##### Data for the task
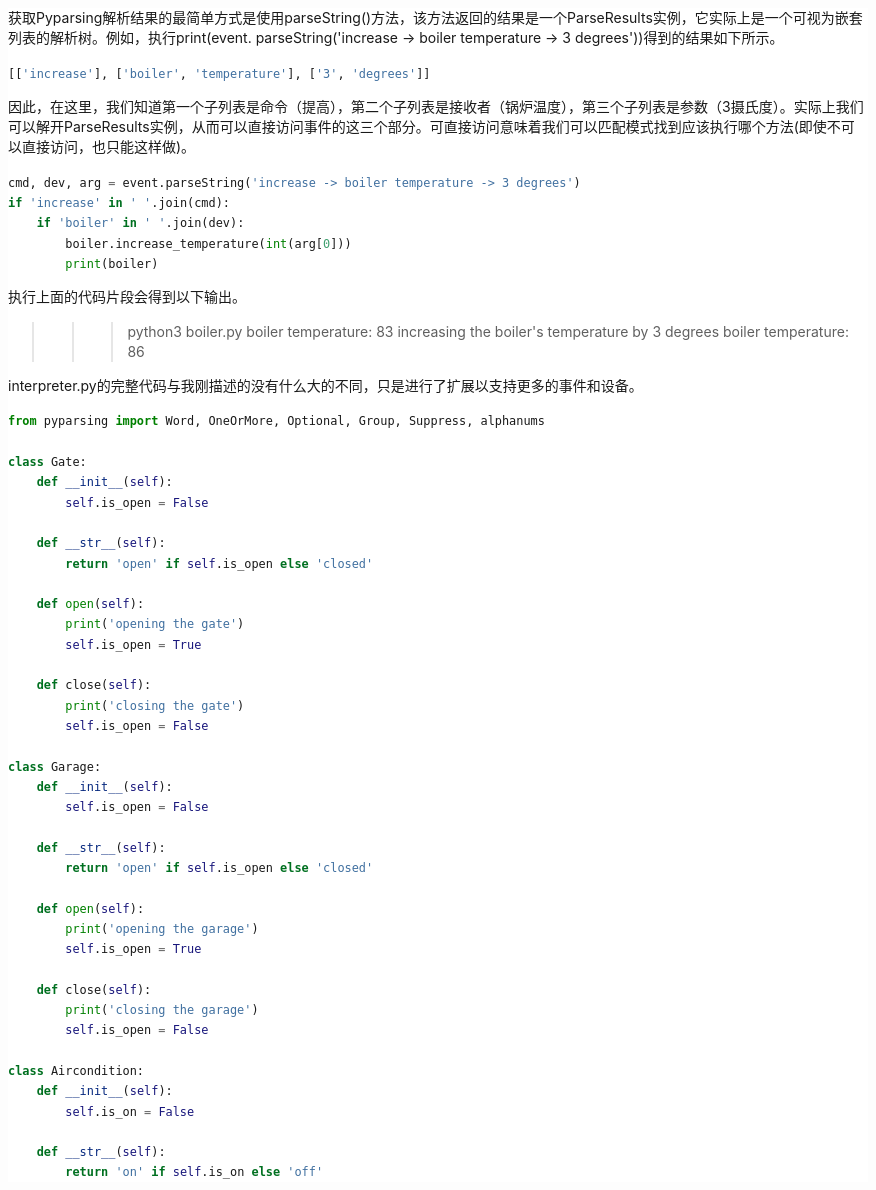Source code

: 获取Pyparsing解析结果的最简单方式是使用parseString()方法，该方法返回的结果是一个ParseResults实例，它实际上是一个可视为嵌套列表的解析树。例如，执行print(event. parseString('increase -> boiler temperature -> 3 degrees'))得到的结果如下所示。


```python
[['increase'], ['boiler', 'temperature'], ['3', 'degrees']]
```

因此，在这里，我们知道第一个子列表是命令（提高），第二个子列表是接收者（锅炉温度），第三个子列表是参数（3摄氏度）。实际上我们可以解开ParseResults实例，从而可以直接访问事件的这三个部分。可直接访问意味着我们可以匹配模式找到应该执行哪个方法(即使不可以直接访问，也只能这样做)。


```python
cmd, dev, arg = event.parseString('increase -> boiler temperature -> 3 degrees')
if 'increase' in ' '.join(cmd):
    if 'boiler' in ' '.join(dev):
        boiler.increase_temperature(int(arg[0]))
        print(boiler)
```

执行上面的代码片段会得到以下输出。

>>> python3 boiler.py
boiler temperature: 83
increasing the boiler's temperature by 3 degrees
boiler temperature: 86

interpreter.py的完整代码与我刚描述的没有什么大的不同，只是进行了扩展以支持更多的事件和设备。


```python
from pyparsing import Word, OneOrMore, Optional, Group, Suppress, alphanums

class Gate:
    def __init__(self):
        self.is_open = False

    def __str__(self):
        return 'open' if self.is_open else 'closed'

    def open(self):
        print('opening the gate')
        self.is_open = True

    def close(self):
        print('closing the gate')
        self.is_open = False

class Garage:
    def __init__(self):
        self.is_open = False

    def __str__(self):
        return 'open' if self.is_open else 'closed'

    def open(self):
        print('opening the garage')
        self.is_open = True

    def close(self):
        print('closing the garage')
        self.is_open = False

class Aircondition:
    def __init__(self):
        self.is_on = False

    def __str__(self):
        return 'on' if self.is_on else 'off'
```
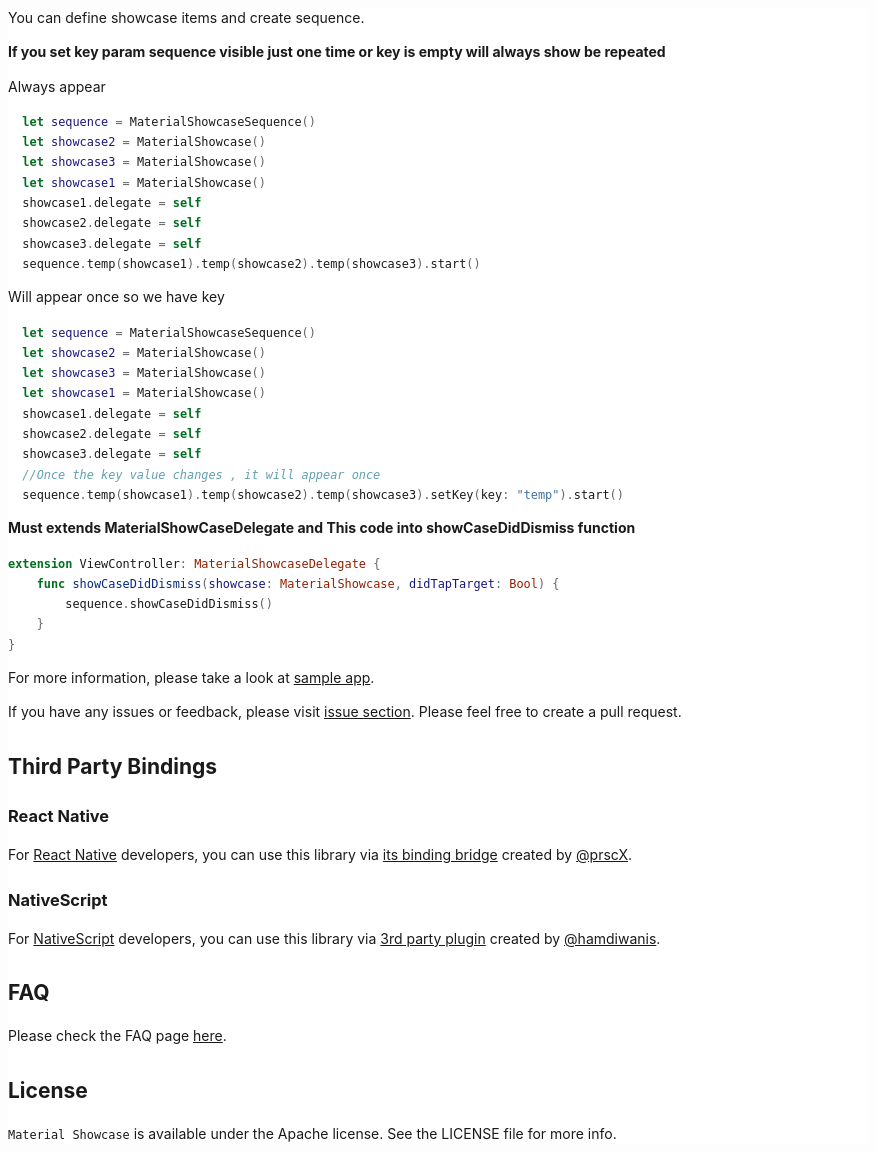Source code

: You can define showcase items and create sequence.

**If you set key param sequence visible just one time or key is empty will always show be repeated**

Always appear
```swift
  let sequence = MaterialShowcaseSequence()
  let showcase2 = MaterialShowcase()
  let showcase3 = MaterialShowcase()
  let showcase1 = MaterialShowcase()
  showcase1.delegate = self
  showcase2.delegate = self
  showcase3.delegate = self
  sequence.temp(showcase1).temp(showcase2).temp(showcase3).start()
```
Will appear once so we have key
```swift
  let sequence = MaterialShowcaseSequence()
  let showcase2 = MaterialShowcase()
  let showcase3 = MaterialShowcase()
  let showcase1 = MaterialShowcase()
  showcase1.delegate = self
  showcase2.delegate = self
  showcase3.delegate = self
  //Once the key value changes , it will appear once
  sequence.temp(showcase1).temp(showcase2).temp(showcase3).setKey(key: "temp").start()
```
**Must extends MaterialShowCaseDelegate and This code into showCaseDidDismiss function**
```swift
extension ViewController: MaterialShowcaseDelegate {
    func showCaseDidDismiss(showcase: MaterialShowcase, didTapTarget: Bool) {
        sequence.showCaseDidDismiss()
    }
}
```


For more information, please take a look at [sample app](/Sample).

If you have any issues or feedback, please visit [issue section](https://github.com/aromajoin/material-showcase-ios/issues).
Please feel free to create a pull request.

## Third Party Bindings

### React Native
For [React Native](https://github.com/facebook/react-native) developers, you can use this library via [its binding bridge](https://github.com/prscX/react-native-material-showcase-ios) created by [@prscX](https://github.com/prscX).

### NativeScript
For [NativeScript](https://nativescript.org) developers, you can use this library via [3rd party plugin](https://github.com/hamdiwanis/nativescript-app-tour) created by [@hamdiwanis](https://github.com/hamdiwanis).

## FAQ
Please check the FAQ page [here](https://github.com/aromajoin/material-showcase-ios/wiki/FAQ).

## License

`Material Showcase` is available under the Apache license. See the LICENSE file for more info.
##########
##### Data for the task
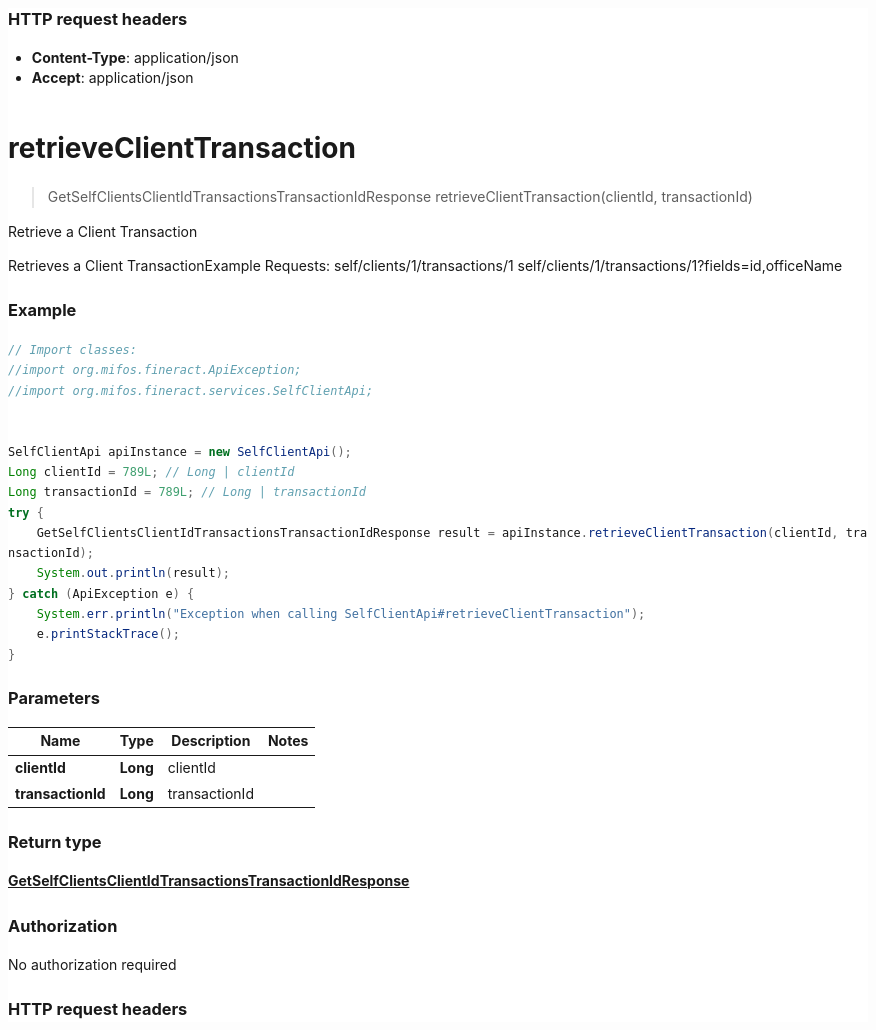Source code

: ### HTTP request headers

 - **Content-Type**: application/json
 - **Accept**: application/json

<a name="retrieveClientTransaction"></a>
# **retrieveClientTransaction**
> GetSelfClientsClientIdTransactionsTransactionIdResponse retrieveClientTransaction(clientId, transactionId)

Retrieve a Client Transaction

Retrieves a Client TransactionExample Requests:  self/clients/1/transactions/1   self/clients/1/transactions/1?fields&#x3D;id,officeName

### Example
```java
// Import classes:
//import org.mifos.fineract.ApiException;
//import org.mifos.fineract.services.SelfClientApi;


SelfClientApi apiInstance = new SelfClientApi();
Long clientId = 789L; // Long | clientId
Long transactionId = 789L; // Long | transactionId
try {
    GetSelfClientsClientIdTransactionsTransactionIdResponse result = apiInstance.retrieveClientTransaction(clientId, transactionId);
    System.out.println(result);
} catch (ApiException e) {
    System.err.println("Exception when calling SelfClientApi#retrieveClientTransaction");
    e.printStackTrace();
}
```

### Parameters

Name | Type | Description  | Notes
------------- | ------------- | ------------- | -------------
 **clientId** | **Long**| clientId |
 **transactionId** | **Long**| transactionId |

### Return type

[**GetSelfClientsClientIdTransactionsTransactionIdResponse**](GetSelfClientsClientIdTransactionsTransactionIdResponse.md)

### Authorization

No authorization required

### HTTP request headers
##########
##### Data for the task
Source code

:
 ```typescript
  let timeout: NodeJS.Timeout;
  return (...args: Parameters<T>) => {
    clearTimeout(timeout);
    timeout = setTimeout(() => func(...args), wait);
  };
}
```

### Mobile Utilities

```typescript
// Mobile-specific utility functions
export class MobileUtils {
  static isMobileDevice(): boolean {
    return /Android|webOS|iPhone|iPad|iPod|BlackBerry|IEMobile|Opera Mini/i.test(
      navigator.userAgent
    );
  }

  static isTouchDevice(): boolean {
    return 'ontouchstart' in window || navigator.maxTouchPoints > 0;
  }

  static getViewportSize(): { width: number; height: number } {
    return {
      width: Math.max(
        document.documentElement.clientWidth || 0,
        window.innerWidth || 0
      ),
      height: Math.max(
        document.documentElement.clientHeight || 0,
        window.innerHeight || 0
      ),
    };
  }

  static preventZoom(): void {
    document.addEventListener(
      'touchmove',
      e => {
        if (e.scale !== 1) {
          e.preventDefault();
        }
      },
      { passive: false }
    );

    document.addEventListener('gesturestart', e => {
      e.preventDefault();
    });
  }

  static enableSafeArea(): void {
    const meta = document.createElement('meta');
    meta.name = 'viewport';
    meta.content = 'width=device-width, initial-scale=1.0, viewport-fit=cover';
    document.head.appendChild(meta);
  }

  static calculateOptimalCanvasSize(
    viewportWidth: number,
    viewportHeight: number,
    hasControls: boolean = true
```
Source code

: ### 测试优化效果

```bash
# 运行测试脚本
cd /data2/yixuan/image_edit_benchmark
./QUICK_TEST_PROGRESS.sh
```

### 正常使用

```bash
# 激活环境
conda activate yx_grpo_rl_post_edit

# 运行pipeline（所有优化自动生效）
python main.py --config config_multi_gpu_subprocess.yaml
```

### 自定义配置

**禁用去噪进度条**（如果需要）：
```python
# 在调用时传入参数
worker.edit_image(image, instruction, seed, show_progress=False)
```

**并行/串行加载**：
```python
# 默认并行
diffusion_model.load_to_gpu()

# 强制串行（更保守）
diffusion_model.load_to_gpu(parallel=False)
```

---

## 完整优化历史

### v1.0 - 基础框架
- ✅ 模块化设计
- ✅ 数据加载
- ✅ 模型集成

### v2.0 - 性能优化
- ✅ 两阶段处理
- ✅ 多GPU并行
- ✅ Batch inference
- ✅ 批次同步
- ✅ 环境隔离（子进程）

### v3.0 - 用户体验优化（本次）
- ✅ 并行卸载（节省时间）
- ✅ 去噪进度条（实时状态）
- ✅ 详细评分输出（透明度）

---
##########
* Task requirements
The expected result is every line above containing the string "appear".

* Your solution
Always appear
Will appear once so we have key
  //Once the key value changes , it will appear once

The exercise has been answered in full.